Je prendrai pour base de cet examen la Topographie chrétienne de Cosmas, publiée par le Père Montfaucon, dans la Collectio nova Patrum : — c’est, entre les ouvrages qui nous restent sur ce sujet, le seul où un système cosmographique soit exposé d’une manière complète. Je le comparerai ensuite aux notions détachées qu’on tire des anciens commentateurs de la Bible, en prouvant qu’elles remontent toutes à quelque opinion soutenue dans les anciennes écoles philosophiques.


§ ier.
De la Topographie chrétienne de Cosmas Indicopleuste.

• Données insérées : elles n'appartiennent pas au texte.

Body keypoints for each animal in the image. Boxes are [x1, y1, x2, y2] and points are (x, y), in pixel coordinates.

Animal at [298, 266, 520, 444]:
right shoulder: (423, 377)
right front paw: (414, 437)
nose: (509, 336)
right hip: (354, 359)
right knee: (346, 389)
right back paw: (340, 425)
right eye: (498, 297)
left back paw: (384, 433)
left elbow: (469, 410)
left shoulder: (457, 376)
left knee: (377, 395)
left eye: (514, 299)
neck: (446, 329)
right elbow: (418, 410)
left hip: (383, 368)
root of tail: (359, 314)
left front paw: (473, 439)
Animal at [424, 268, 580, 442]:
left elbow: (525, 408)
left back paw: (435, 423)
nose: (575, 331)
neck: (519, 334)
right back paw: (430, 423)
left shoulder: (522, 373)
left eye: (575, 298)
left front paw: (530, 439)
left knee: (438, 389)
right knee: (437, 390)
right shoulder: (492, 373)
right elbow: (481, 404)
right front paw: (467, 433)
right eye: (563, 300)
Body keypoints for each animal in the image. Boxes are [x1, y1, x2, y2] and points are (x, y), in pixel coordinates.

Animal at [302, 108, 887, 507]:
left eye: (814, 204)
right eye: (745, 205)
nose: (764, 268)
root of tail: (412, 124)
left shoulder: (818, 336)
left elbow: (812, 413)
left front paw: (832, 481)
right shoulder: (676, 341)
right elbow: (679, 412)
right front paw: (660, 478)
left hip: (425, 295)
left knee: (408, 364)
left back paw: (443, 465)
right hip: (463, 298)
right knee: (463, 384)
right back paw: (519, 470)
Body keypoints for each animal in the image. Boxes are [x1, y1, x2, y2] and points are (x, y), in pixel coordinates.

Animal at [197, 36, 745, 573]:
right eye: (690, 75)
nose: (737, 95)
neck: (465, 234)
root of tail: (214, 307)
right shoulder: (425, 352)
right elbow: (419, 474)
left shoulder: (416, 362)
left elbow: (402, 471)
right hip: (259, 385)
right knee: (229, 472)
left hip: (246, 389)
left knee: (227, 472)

Au commencement du vie siècle vivait à Alexandrie un personnage qui, après avoir fait le négoce et voyagé dans les mers de l’Inde, avait embrassé la vie monastique. Dans le repos et le silence du cloître, il composa plusieurs ouvrages, dont il ne nous reste plus que la Topographie chrétienne. Ce livre, écrit vers l’an 535, a été connu de Photius, qui en a donné un extrait fort succinct[1] ; mais ce savant patriarche a ignoré jusqu’au nom de l’auteur ; et Fabricius doute même si celui de Cosmas, qui se trouve dans le manuscrit, ne serait pas simplement un de ces surnoms qu’il était d’usage de prendre d’après le genre des occupations auxquelles on se livrait ou des ouvrages qu’on avait composés[2]. Quoi qu’il en soit, ce livre n’a guère paru intéressant jusqu’ici que par quelques détails curieux sur l’Inde, où l’auteur avait voyagé, et principalement par les fameuses inscriptions grecques qu’il avait copiées à Adulis ; aussi, à l’exception de ces particularités, qui ont été l’objet de diverses recherches, le fond du livre n’a pas beaucoup occupé les

  1. Bibliotheca, cod. 36.
  2. Fabr. Bibl. gr., iii, 24 ; t. II, p. 612.